→ **Complete the following**
a – Summarize the inference passage in two sentences.
b – Revise the stretch of the inference passage from "In the general" through "to nonsensical answers.", putting "absurd" in place of "nonsensical".

++++ Exercise text ++++

# Introduction

Consider a problem where we wish to make inferences about a parameter $$\theta$$ given data $$x$$. In a classical setting the data is treated as if it is random, even after it has been observed, and the parameter is viewed as a fixed unknown constant. Consequently, no probability distribution can be attached to the parameter. Conversely in a Bayesian approach parameters, having not been observed, are treated as random and thus possess a probability distribution whilst the data, having been observed, is treated as being fixed.

Example 0.1 Suppose that we perform $$n$$ independent Bernoulli trials in which we observe $$x$$, the number of times an event occurs. We are interested in making inferences about $$\theta$$, the probability of the event occurring in a single trial. Let us consider the classical approach to this problem.

Prior to observing the data, the probability of observing $$x$$ was $\begin{eqnarray} P(X = x \, | \, \theta) & = & \binom{n}{x} \theta^{x}(1-\theta)^{n-x}. \tag{0.1} \end{eqnarray}$ This is a function of the (future) $$x$$, assuming that $$\theta$$ is known. If we know $$x$$ but don’t know $$\theta$$ we could treat (0.1) as a function of $$\theta$$, $$L(\theta)$$, the likelihood function. We then choose the value which maximises this likelihood. The maximum likelihood estimate is $$\frac{x}{n}$$ with corresponding estimator $$\frac{X}{n}$$.

In the general case, the classical approach uses an estimate $$T(x)$$ for $$\theta$$. Justifications for the estimate depend upon the properties of the corresponding estimator $$T(X)$$ (bias, consistency, ) using its sampling distribution (given $$\theta$$). That is, we treat the data as being random even though it is known! Such an approach can lead to nonsensical answers.

Remember the invariance properties of maximum likelihood estimators. If $$T(X)$$ is the maximum likelihood estimator of $$\theta$$ then the maximum likelihood of $$g(\theta)$$, a function of $$\theta$$, is $$g(T(X))$$.

++++ The data ++++

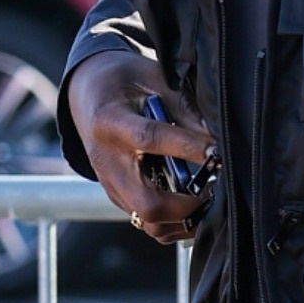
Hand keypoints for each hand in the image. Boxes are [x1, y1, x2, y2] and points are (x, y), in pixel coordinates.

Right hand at [69, 51, 214, 245]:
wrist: (86, 95)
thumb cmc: (122, 82)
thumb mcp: (152, 79)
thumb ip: (183, 108)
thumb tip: (217, 137)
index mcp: (110, 122)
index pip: (151, 139)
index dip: (188, 148)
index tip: (217, 152)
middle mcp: (106, 161)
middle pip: (147, 204)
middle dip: (188, 205)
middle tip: (214, 188)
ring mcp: (110, 184)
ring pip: (149, 223)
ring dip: (183, 218)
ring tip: (206, 196)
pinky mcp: (117, 197)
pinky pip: (147, 221)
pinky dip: (175, 220)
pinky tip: (192, 201)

++++

→ **Answers by task**
a – The classical setting treats the data as random and the parameter as a fixed unknown constant with no probability distribution, while a Bayesian approach treats the unobserved parameters as random with a probability distribution and the observed data as fixed. In the example of n independent Bernoulli trials, the classical approach maximizes the likelihood to obtain the estimate x/n, and justifying such estimates through the sampling distribution of the estimator treats known data as random, which can lead to nonsensical answers.

b –
In the general case, the classical approach uses an estimate $$T(x)$$ for $$\theta$$. Justifications for the estimate depend upon the properties of the corresponding estimator $$T(X)$$ (bias, consistency, ) using its sampling distribution (given $$\theta$$). That is, we treat the data as being random even though it is known! Such an approach can lead to absurd answers.